The Fuel Marking and Quality Monitoring Program implemented by government, designed to control and monitor the quality of petroleum products in the entire supply chain in Uganda, is ongoing in North Western and Western Uganda districts of Masindi, Hoima, Kyenjojo, FortPortal and Kasese.

During the sensitizations, the UNBS Principal Analyst and field supervisor of the Fuel Marking Program, Mr. Peter Kitimbo, revealed that the program has enormously reduced fuel adulteration in the country to less than 1%.

“When MEMD and UNBS started the Fuel Quality Monitoring Program in 2000, the fuel adulteration rates where at 30%. Today however, the rates are down to less than 1% which is good for the consumer,” Mr. Kitimbo said.

Fuel Adulteration refers to an illegal introduction of any foreign substance into fuel to increase its quantity, leading to non-compliance with standard specifications. Fuel adulteration is dangerous because it damages engines of automobiles and cheats the consumer. Following its mandate to ensure consumer protection, the Government introduced the fuel marking programme which ensures that all fuel meant for local consumption is marked at the border points.

The program also has mobile testing vehicles which is used to do spot samples and testing of fuel quality at all fuel retail stations as well as verifying and calibrating fuel pumps to ensure accuracy of measurements and value for money to the consumers.
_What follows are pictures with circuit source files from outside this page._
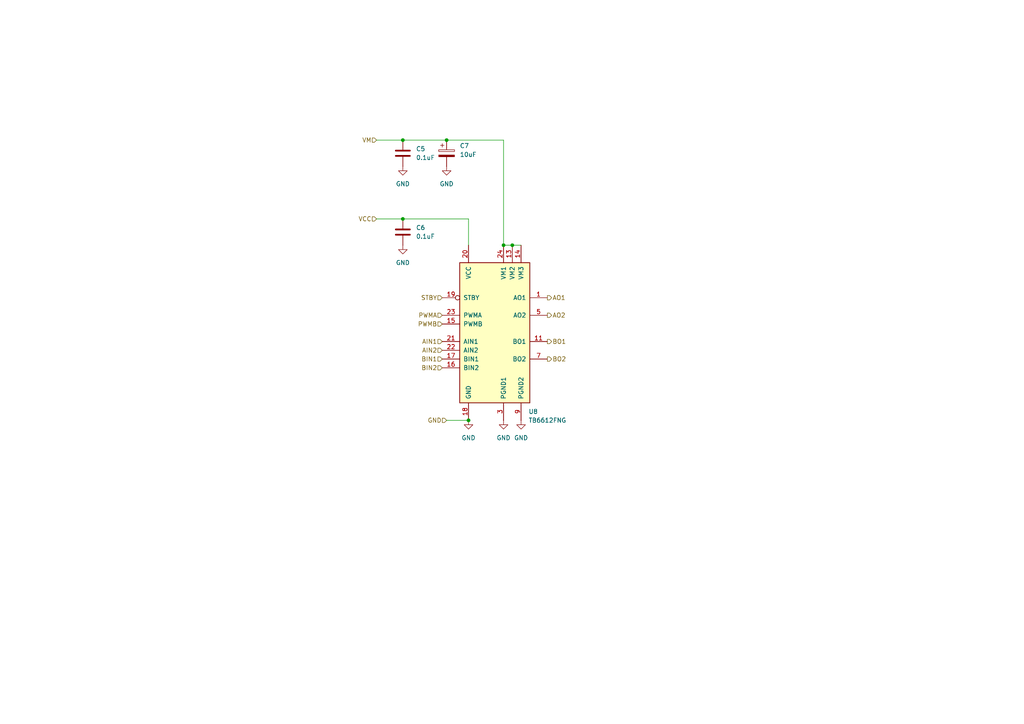
<source format=kicad_sch>
(kicad_sch
	(version 20250114)
	(generator "eeschema")
	(generator_version "9.0")
	(uuid "745ceb94-5608-4f5a-b9cf-47abfa9d4618")
	(paper "A4")
	
	(junction
		(at 146.05 71.12)
		(diameter 0)
		(color 0 0 0 0)
		(uuid "037a848b-0d20-4be3-a976-712edeaf7962")
	)
	(junction
		(at 148.59 71.12)
		(diameter 0)
		(color 0 0 0 0)
		(uuid "0c89d5b4-13f4-41e1-b63c-24a7b997b223")
	)
	(junction
		(at 135.89 121.92)
		(diameter 0)
		(color 0 0 0 0)
		(uuid "30ce819d-b3f5-4c4e-8aa0-aab60daf275c")
	)
	(junction
		(at 129.54 40.64)
		(diameter 0)
		(color 0 0 0 0)
		(uuid "450827f2-b598-4c51-b8e9-7265a2943460")
	)
	(junction
		(at 116.84 63.5)
		(diameter 0)
		(color 0 0 0 0)
		(uuid "5cd6cb5b-1b5e-476f-9025-4566b73e0a0d")
	)
	(junction
		(at 116.84 40.64)
		(diameter 0)
		(color 0 0 0 0)
		(uuid "7c91da26-a476-4412-ac84-cbd9266b30c4")
	)
	(wire
		(pts
			(xy 109.22 40.64) (xy 116.84 40.64)
		)
		(stroke
			(width 0)
			(type default)
		)
		(uuid "158bba57-41a5-4490-bb1b-d2f5aa8225fe")
	)
	(wire
		(pts
			(xy 116.84 40.64) (xy 129.54 40.64)
		)
		(stroke
			(width 0)
			(type default)
		)
		(uuid "2531be75-c4c7-4fe4-9a5a-1e3c25de1931")
	)
	(wire
		(pts
			(xy 129.54 121.92) (xy 135.89 121.92)
		)
		(stroke
			(width 0)
			(type default)
		)
		(uuid "478cd224-1270-4ec4-a0cd-331901a99482")
	)
	(wire
		(pts
			(xy 146.05 71.12) (xy 148.59 71.12)
		)
		(stroke
			(width 0)
			(type default)
		)
		(uuid "4bc9b3fa-ab06-4d23-a68b-a584b9dce8ee")
	)
	(wire
		(pts
			(xy 116.84 63.5) (xy 135.89 63.5)
		)
		(stroke
			(width 0)
			(type default)
		)
		(uuid "5c68e980-6076-416c-b66b-1c055912b289")
	)
	(wire
		(pts
			(xy 148.59 71.12) (xy 151.13 71.12)
		)
		(stroke
			(width 0)
			(type default)
		)
		(uuid "837a57f6-ac3e-499c-9b9a-bc208d273686")
	)
	(wire
		(pts
			(xy 146.05 40.64) (xy 146.05 71.12)
		)
		(stroke
			(width 0)
			(type default)
		)
		(uuid "a2fba715-580d-4a1b-aa71-cf4fd74925af")
	)
	(wire
		(pts
			(xy 135.89 63.5) (xy 135.89 71.12)
		)
		(stroke
			(width 0)
			(type default)
		)
		(uuid "b4396695-5b84-44d8-867f-3c04b0af65e6")
	)
	(wire
		(pts
			(xy 109.22 63.5) (xy 116.84 63.5)
		)
		(stroke
			(width 0)
			(type default)
		)
		(uuid "e0d22a72-0ccb-4904-8752-69b2b14d7a7e")
	)
	(wire
		(pts
			(xy 129.54 40.64) (xy 146.05 40.64)
		)
		(stroke
			(width 0)
			(type default)
		)
		(uuid "ef8088c9-3a05-42f5-909a-351338f1dfe9")
	)
	(hierarchical_label "AO2"
		(shape output)
		(at 158.75 91.44 0)
		(effects
			(font
				(size 1.27 1.27)
			)
			(justify left)
		)
		(uuid "0b6b0bd9-e48d-4460-9cff-96ef5344dc17")
	)
	(hierarchical_label "GND"
		(shape input)
		(at 129.54 121.92 180)
		(effects
			(font
				(size 1.27 1.27)
			)
			(justify right)
		)
		(uuid "0d1e55aa-de44-4b51-afbf-5011696e32b5")
	)
	(hierarchical_label "BIN1"
		(shape input)
		(at 128.27 104.14 180)
		(effects
			(font
				(size 1.27 1.27)
			)
			(justify right)
		)
		(uuid "2a881b94-1932-4470-ae0d-983595cd8de0")
	)
	(hierarchical_label "BIN2"
		(shape input)
		(at 128.27 106.68 180)
		(effects
			(font
				(size 1.27 1.27)
			)
			(justify right)
		)
		(uuid "565c6729-adeb-41d9-8386-c1e3c555941c")
	)
	(hierarchical_label "BO2"
		(shape output)
		(at 158.75 104.14 0)
		(effects
			(font
				(size 1.27 1.27)
			)
			(justify left)
		)
		(uuid "72c21713-59f1-45ad-90a0-872a9462749f")
	)
	(hierarchical_label "BO1"
		(shape output)
		(at 158.75 99.06 0)
		(effects
			(font
				(size 1.27 1.27)
			)
			(justify left)
		)
		(uuid "93aa1e77-3fdd-41f2-b952-fe4e8a7610ad")
	)
	(hierarchical_label "VM"
		(shape input)
		(at 109.22 40.64 180)
		(effects
			(font
				(size 1.27 1.27)
			)
			(justify right)
		)
		(uuid "96be5bfb-46ee-4ad3-8914-e787ebe5e4bb")
	)
	(hierarchical_label "PWMB"
		(shape input)
		(at 128.27 93.98 180)
		(effects
			(font
				(size 1.27 1.27)
			)
			(justify right)
		)
		(uuid "9bde3978-66cf-46ad-ac6a-94c15f8bb4d7")
	)
	(hierarchical_label "VCC"
		(shape input)
		(at 109.22 63.5 180)
		(effects
			(font
				(size 1.27 1.27)
			)
			(justify right)
		)
		(uuid "bde3cc21-0e17-4742-98cb-722995eeb5d0")
	)
	(hierarchical_label "STBY"
		(shape input)
		(at 128.27 86.36 180)
		(effects
			(font
				(size 1.27 1.27)
			)
			(justify right)
		)
		(uuid "ca601d47-7905-487c-a593-15f4810e1bb7")
	)
	(hierarchical_label "AIN2"
		(shape input)
		(at 128.27 101.6 180)
		(effects
			(font
				(size 1.27 1.27)
			)
			(justify right)
		)
		(uuid "cde435c1-1ca7-4c53-a2cb-86f30f7aa2c9")
	)
	(hierarchical_label "PWMA"
		(shape input)
		(at 128.27 91.44 180)
		(effects
			(font
				(size 1.27 1.27)
			)
			(justify right)
		)
		(uuid "d1e43525-acac-42bb-80c7-be5e2efceca5")
	)
	(hierarchical_label "AIN1"
		(shape input)
		(at 128.27 99.06 180)
		(effects
			(font
				(size 1.27 1.27)
			)
			(justify right)
		)
		(uuid "e8997f07-e210-4dae-9b07-381e98c57e00")
	)
	(hierarchical_label "AO1"
		(shape output)
		(at 158.75 86.36 0)
		(effects
			(font
				(size 1.27 1.27)
			)
			(justify left)
		)
		(uuid "feed6ea6-e799-4a0a-a4d4-99f86bdf873a")
	)
	(symbol
		(lib_id "power:GND")
		(at 146.05 121.92 0)
		(unit 1)
		(exclude_from_sim no)
		(in_bom yes)
		(on_board yes)
		(dnp no)
		(fields_autoplaced yes)
		(uuid "040a9d0d-f934-4b86-84cb-ebf10a807fe4")
		(property "Reference" "#PWR048"
			(at 146.05 128.27 0)
			(effects
				(font
					(size 1.27 1.27)
				)
				(hide yes)
			)
		)
		(property "Value" "GND"
			(at 146.05 127 0)
			(effects
				(font
					(size 1.27 1.27)
				)
			)
		)
		(property "Footprint" ""
			(at 146.05 121.92 0)
			(effects
				(font
					(size 1.27 1.27)
				)
				(hide yes)
			)
		)
		(property "Datasheet" ""
			(at 146.05 121.92 0)
			(effects
				(font
					(size 1.27 1.27)
				)
				(hide yes)
			)
		)
		(property "Description" "Power symbol creates a global label with name \"GND\" , ground"
			(at 146.05 121.92 0)
			(effects
				(font
					(size 1.27 1.27)
				)
				(hide yes)
			)
		)
		(pin "1"
			(uuid "4442a93f-9a9e-408c-8494-6217b184b1f4")
		)
		(instances
			(project "WikiSumo_v25"
				(path "/50723a21-5323-486c-8d21-49544930aabf/4f60b297-843d-4598-b2b6-cdba534b525a"
					(reference "#PWR048")
					(unit 1)
				)
			)
		)
	)
	(symbol
		(lib_id "power:GND")
		(at 151.13 121.92 0)
		(unit 1)
		(exclude_from_sim no)
		(in_bom yes)
		(on_board yes)
		(dnp no)
		(fields_autoplaced yes)
		(uuid "284cf9ac-74f8-47be-9139-0ad9298c0e6c")
		(property "Reference" "#PWR047"
			(at 151.13 128.27 0)
			(effects
				(font
					(size 1.27 1.27)
				)
				(hide yes)
			)
		)
		(property "Value" "GND"
			(at 151.13 127 0)
			(effects
				(font
					(size 1.27 1.27)
				)
			)
		)
		(property "Footprint" ""
			(at 151.13 121.92 0)
			(effects
				(font
					(size 1.27 1.27)
				)
				(hide yes)
			)
		)
		(property "Datasheet" ""
			(at 151.13 121.92 0)
			(effects
				(font
					(size 1.27 1.27)
				)
				(hide yes)
			)
		)
		(property "Description" "Power symbol creates a global label with name \"GND\" , ground"
			(at 151.13 121.92 0)
			(effects
				(font
					(size 1.27 1.27)
				)
				(hide yes)
			)
		)
		(pin "1"
			(uuid "2caa81f4-bd2e-4efa-bdb8-6482c31bf432")
		)
		(instances
			(project ""
				(path "/50723a21-5323-486c-8d21-49544930aabf/4f60b297-843d-4598-b2b6-cdba534b525a"
					(reference "#PWR047")
					(unit 1)
				)
			)
		)
	)
	(symbol
		(lib_id "power:GND")
		(at 116.84 71.12 0)
		(unit 1)
		(exclude_from_sim no)
		(in_bom yes)
		(on_board yes)
		(dnp no)
		(fields_autoplaced yes)
		(uuid "40ca901b-2992-44f3-b6bd-5b2b522f4343")
		(property "Reference" "#PWR052"
			(at 116.84 77.47 0)
			(effects
				(font
					(size 1.27 1.27)
				)
				(hide yes)
			)
		)
		(property "Value" "GND"
			(at 116.84 76.2 0)
			(effects
				(font
					(size 1.27 1.27)
				)
			)
		)
		(property "Footprint" ""
			(at 116.84 71.12 0)
			(effects
				(font
					(size 1.27 1.27)
				)
				(hide yes)
			)
		)
		(property "Datasheet" ""
			(at 116.84 71.12 0)
			(effects
				(font
					(size 1.27 1.27)
				)
				(hide yes)
			)
		)
		(property "Description" "Power symbol creates a global label with name \"GND\" , ground"
			(at 116.84 71.12 0)
			(effects
				(font
					(size 1.27 1.27)
				)
				(hide yes)
			)
		)
		(pin "1"
			(uuid "92b18d12-84a1-4688-a910-a17643729e9c")
		)
		(instances
			(project "WikiSumo_v25"
				(path "/50723a21-5323-486c-8d21-49544930aabf/4f60b297-843d-4598-b2b6-cdba534b525a"
					(reference "#PWR052")
					(unit 1)
				)
			)
		)
	)
	(symbol
		(lib_id "power:GND")
		(at 116.84 48.26 0)
		(unit 1)
		(exclude_from_sim no)
		(in_bom yes)
		(on_board yes)
		(dnp no)
		(fields_autoplaced yes)
		(uuid "428ab7b0-d9b0-43ea-9f6b-badd5ba0495f")
		(property "Reference" "#PWR050"
			(at 116.84 54.61 0)
			(effects
				(font
					(size 1.27 1.27)
				)
				(hide yes)
			)
		)
		(property "Value" "GND"
			(at 116.84 53.34 0)
			(effects
				(font
					(size 1.27 1.27)
				)
			)
		)
		(property "Footprint" ""
			(at 116.84 48.26 0)
			(effects
				(font
					(size 1.27 1.27)
				)
				(hide yes)
			)
		)
		(property "Datasheet" ""
			(at 116.84 48.26 0)
			(effects
				(font
					(size 1.27 1.27)
				)
				(hide yes)
			)
		)
		(property "Description" "Power symbol creates a global label with name \"GND\" , ground"
			(at 116.84 48.26 0)
			(effects
				(font
					(size 1.27 1.27)
				)
				(hide yes)
			)
		)
		(pin "1"
			(uuid "4eb3a773-3a94-423d-86c1-b904b4829ea1")
		)
		(instances
			(project "WikiSumo_v25"
				(path "/50723a21-5323-486c-8d21-49544930aabf/4f60b297-843d-4598-b2b6-cdba534b525a"
					(reference "#PWR050")
					(unit 1)
				)
			)
		)
	)
	(symbol
		(lib_id "Driver_Motor:TB6612FNG")
		(at 143.51 96.52 0)
		(unit 1)
		(exclude_from_sim no)
		(in_bom yes)
		(on_board yes)
		(dnp no)
		(fields_autoplaced yes)
		(uuid "62f703dc-4418-42b2-bd50-1802942fe56e")
		(property "Reference" "U8"
			(at 153.2733 119.38 0)
			(effects
				(font
					(size 1.27 1.27)
				)
				(justify left)
			)
		)
		(property "Value" "TB6612FNG"
			(at 153.2733 121.92 0)
			(effects
				(font
					(size 1.27 1.27)
				)
				(justify left)
			)
		)
		(property "Footprint" "Package_SO:SSOP-24_5.3x8.2mm_P0.65mm"
			(at 176.53 119.38 0)
			(effects
				(font
					(size 1.27 1.27)
				)
				(hide yes)
			)
		)
		(property "Datasheet" "https://toshiba.semicon-storage.com/us/product/linear/motordriver/detail.TB6612FNG.html"
			(at 154.94 81.28 0)
			(effects
				(font
					(size 1.27 1.27)
				)
				(hide yes)
			)
		)
		(property "Description" "Driver IC for Dual DC motor, SSOP-24"
			(at 143.51 96.52 0)
			(effects
				(font
					(size 1.27 1.27)
				)
				(hide yes)
			)
		)
		(pin "14"
			(uuid "6eebc6d2-df66-48ef-8c97-4d109675cc47")
		)
		(pin "19"
			(uuid "4fc55b79-0d26-400a-a8ff-067a9e34cc19")
		)
		(pin "22"
			(uuid "e6606eab-41a4-4377-bee6-8b7b20755010")
		)
		(pin "6"
			(uuid "82eafd42-976a-4de7-b5da-d0a93612b286")
		)
		(pin "5"
			(uuid "d90f7221-ba47-4718-a79f-c9453c46de12")
		)
		(pin "9"
			(uuid "27f676dc-d9b5-4aab-8d7b-82057a6c635d")
		)
		(pin "10"
			(uuid "55539af1-1823-4f62-9414-3a7225c85621")
		)
		(pin "13"
			(uuid "1ed5f51b-1cc1-4a2a-b473-435a262cc281")
		)
		(pin "15"
			(uuid "23462070-bf10-465b-84ae-ffd69e758149")
		)
		(pin "23"
			(uuid "c8c8ba2c-85ef-47b6-88d1-69cff93b390b")
		)
		(pin "4"
			(uuid "47787e3a-4335-41b1-9bcc-916b53766bc9")
		)
		(pin "2"
			(uuid "eeea0248-22ac-41e4-9b9a-3c3d5757382f")
		)
		(pin "24"
			(uuid "5fcde477-969a-4462-9681-1f82d51feb2f")
		)
		(pin "20"
			(uuid "bec86f17-5696-4dbb-ab33-41f8a89e410e")
		)
		(pin "3"
			(uuid "4200789c-599a-46fa-a6e0-b180570354bb")
		)
		(pin "21"
			(uuid "6e1300c3-d721-42e4-9ef6-b1c58b7cbe8c")
		)
		(pin "11"
			(uuid "e602894e-08bc-4c53-9abd-9edc298d880f")
		)
		(pin "12"
			(uuid "d0450ca1-5827-437e-a5f6-9a9304c889e5")
		)
		(pin "8"
			(uuid "66ffa004-406a-4a34-b547-505f2d22783a")
		)
		(pin "7"
			(uuid "75d55bd3-2e88-449a-997d-c41320b12b43")
		)
		(pin "1"
			(uuid "7014d2ba-5fcb-4168-bba2-ee3d3f46eb21")
		)
		(pin "18"
			(uuid "33ffc725-b777-4aa0-9a5a-1e113a8bb946")
		)
		(pin "16"
			(uuid "24cd685b-ff74-4510-bec8-cb81cf763947")
		)
		(pin "17"
			(uuid "cee2f5a3-46a8-4746-af49-a6ba03e588a5")
		)
		(instances
			(project ""
				(path "/50723a21-5323-486c-8d21-49544930aabf/4f60b297-843d-4598-b2b6-cdba534b525a"
					(reference "U8")
					(unit 1)
				)
			)
		)
	)
	(symbol
		(lib_id "Device:C")
		(at 116.84 67.31 0)
		(unit 1)
		(exclude_from_sim no)
		(in_bom yes)
		(on_board yes)
		(dnp no)
		(fields_autoplaced yes)
		(uuid "675d120c-40ad-421d-8c2e-200c24695018")
		(property "Reference" "C6"
			(at 120.65 66.0399 0)
			(effects
				(font
					(size 1.27 1.27)
				)
				(justify left)
			)
		)
		(property "Value" "0.1uF"
			(at 120.65 68.5799 0)
			(effects
				(font
					(size 1.27 1.27)
				)
				(justify left)
			)
		)
		(property "Footprint" "Capacitor_SMD:C_0402_1005Metric_Pad0.74x0.62mm_HandSolder"
			(at 117.8052 71.12 0)
			(effects
				(font
					(size 1.27 1.27)
				)
				(hide yes)
			)
		)
		(property "Datasheet" "~"
			(at 116.84 67.31 0)
			(effects
				(font
					(size 1.27 1.27)
				)
				(hide yes)
			)
		)
		(property "Description" "Unpolarized capacitor"
			(at 116.84 67.31 0)
			(effects
				(font
					(size 1.27 1.27)
				)
				(hide yes)
			)
		)
		(pin "1"
			(uuid "934c5258-1e79-4ff4-9875-4d34ba6a5866")
		)
		(pin "2"
			(uuid "4c068aa0-4599-409a-8656-283860dd916b")
		)
		(instances
			(project ""
				(path "/50723a21-5323-486c-8d21-49544930aabf/4f60b297-843d-4598-b2b6-cdba534b525a"
					(reference "C6")
					(unit 1)
				)
			)
		)
	)
	(symbol
		(lib_id "Device:C_Polarized")
		(at 129.54 44.45 0)
		(unit 1)
		(exclude_from_sim no)
		(in_bom yes)
		(on_board yes)
		(dnp no)
		(fields_autoplaced yes)
		(uuid "78d1fa41-61fd-4b00-97ae-3a6851c3879e")
		(property "Reference" "C7"
			(at 133.35 42.2909 0)
			(effects
				(font
					(size 1.27 1.27)
				)
				(justify left)
			)
		)
		(property "Value" "10uF"
			(at 133.35 44.8309 0)
			(effects
				(font
					(size 1.27 1.27)
				)
				(justify left)
			)
		)
		(property "Footprint" "Capacitor_Tantalum_SMD:CP_EIA-3528-12_Kemet-T_Pad1.50x2.35mm_HandSolder"
			(at 130.5052 48.26 0)
			(effects
				(font
					(size 1.27 1.27)
				)
				(hide yes)
			)
		)
		(property "Datasheet" "~"
			(at 129.54 44.45 0)
			(effects
				(font
					(size 1.27 1.27)
				)
				(hide yes)
			)
		)
		(property "Description" "Polarized capacitor"
			(at 129.54 44.45 0)
			(effects
				(font
					(size 1.27 1.27)
				)
				(hide yes)
			)
		)
		(pin "1"
			(uuid "165b8677-0b8c-4ee7-9166-a338de788d2e")
		)
		(pin "2"
			(uuid "e8f55658-bd8b-4c13-ad79-555f6e35cc71")
		)
		(instances
			(project ""
				(path "/50723a21-5323-486c-8d21-49544930aabf/4f60b297-843d-4598-b2b6-cdba534b525a"
					(reference "C7")
					(unit 1)
				)
			)
		)
	)
	(symbol
		(lib_id "power:GND")
		(at 135.89 121.92 0)
		(unit 1)
		(exclude_from_sim no)
		(in_bom yes)
		(on_board yes)
		(dnp no)
		(fields_autoplaced yes)
		(uuid "85716c18-917d-4a5f-980a-2d2bfd1d1384")
		(property "Reference" "#PWR049"
			(at 135.89 128.27 0)
			(effects
				(font
					(size 1.27 1.27)
				)
				(hide yes)
			)
		)
		(property "Value" "GND"
			(at 135.89 127 0)
			(effects
				(font
					(size 1.27 1.27)
				)
			)
		)
		(property "Footprint" ""
			(at 135.89 121.92 0)
			(effects
				(font
					(size 1.27 1.27)
				)
				(hide yes)
			)
		)
		(property "Datasheet" ""
			(at 135.89 121.92 0)
			(effects
				(font
					(size 1.27 1.27)
				)
				(hide yes)
			)
		)
		(property "Description" "Power symbol creates a global label with name \"GND\" , ground"
			(at 135.89 121.92 0)
			(effects
				(font
					(size 1.27 1.27)
				)
				(hide yes)
			)
		)
		(pin "1"
			(uuid "2f16341e-4f5f-4cfd-8c8c-c142213399f0")
		)
		(instances
			(project "WikiSumo_v25"
				(path "/50723a21-5323-486c-8d21-49544930aabf/4f60b297-843d-4598-b2b6-cdba534b525a"
					(reference "#PWR049")
					(unit 1)
				)
			)
		)
	)
	(symbol
		(lib_id "Device:C")
		(at 116.84 44.45 0)
		(unit 1)
		(exclude_from_sim no)
		(in_bom yes)
		(on_board yes)
		(dnp no)
		(fields_autoplaced yes)
		(uuid "f5330b24-95e0-4a16-882e-cf81ef4c273a")
		(property "Reference" "C5"
			(at 120.65 43.1799 0)
			(effects
				(font
					(size 1.27 1.27)
				)
				(justify left)
			)
		)
		(property "Value" "0.1uF"
			(at 120.65 45.7199 0)
			(effects
				(font
					(size 1.27 1.27)
				)
				(justify left)
			)
		)
		(property "Footprint" "Capacitor_SMD:C_0402_1005Metric_Pad0.74x0.62mm_HandSolder"
			(at 117.8052 48.26 0)
			(effects
				(font
					(size 1.27 1.27)
				)
				(hide yes)
			)
		)
		(property "Datasheet" "~"
			(at 116.84 44.45 0)
			(effects
				(font
					(size 1.27 1.27)
				)
				(hide yes)
			)
		)
		(property "Description" "Unpolarized capacitor"
			(at 116.84 44.45 0)
			(effects
				(font
					(size 1.27 1.27)
				)
				(hide yes)
			)
		)
		(pin "2"
			(uuid "6163ca3f-c949-4935-8046-2125114b02ea")
		)
		(pin "1"
			(uuid "cf8abaa1-078c-48ea-8bae-d65d9e973e31")
		)
		(instances
			(project ""
				(path "/50723a21-5323-486c-8d21-49544930aabf/4f60b297-843d-4598-b2b6-cdba534b525a"
					(reference "C5")
					(unit 1)
				)
			)
		)
	)
	(symbol
		(lib_id "power:GND")
		(at 129.54 48.26 0)
		(unit 1)
		(exclude_from_sim no)
		(in_bom yes)
		(on_board yes)
		(dnp no)
		(fields_autoplaced yes)
		(uuid "f71b8c1d-f958-41fa-a632-48ea87af923b")
		(property "Reference" "#PWR051"
			(at 129.54 54.61 0)
			(effects
				(font
					(size 1.27 1.27)
				)
				(hide yes)
			)
		)
		(property "Value" "GND"
			(at 129.54 53.34 0)
			(effects
				(font
					(size 1.27 1.27)
				)
			)
		)
		(property "Footprint" ""
			(at 129.54 48.26 0)
			(effects
				(font
					(size 1.27 1.27)
				)
				(hide yes)
			)
		)
		(property "Datasheet" ""
			(at 129.54 48.26 0)
			(effects
				(font
					(size 1.27 1.27)
				)
				(hide yes)
			)
		)
		(property "Description" "Power symbol creates a global label with name \"GND\" , ground"
			(at 129.54 48.26 0)
			(effects
				(font
					(size 1.27 1.27)
				)
				(hide yes)
			)
		)
		(pin "1"
			(uuid "d9feaa16-cba9-4955-a133-65e5a15ebbb5")
		)
		(instances
			(project "WikiSumo_v25"
				(path "/50723a21-5323-486c-8d21-49544930aabf/4f60b297-843d-4598-b2b6-cdba534b525a"
					(reference "#PWR051")
					(unit 1)
				)
			)
		)
	)
)

</source>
During the FMP campaign, motorists and the public at large were also urged to stay alert while buying fuel from the different fuel stations to avoid being cheated; ·

  • Ensure that fuel is bought from fuel pumps with UNBS stickers. This is confirmation that the fuel pumps were verified and calibrated by UNBS, thus, accurate measurements. ·
  • When buying fuel at a filling station, ensure that there is a “break” between the preceding delivery and the next one and the pump sales indicators are set back to zero. Keep an eye on sales indicator up to indication of desired volume. ·
  • Two sides of the same fuel pump can indicate different quantity of fuel delivered due to wearing away of the Mechanical indicators’ gears. Pump attendants often take advantage of this when serving unsuspecting/ignorant motorists. Be vigilant. ·
  • There’s a tendency of the fuel station’s management displaying lower prices on billboards to attract clients yet the actual pump prices are higher. The motorist then is often not aware that he gets less of anticipated fuel. Be alert. ·
  •  Mistakes in setting new pump prices. Though not very common, pump technicians may make errors during setting of new pump prices. E.g. a mistake may arise where, say, Shs 200,000= is paid and the pump actually delivers Shs 20,000= worth of fuel, or vice versa. Be vigilant.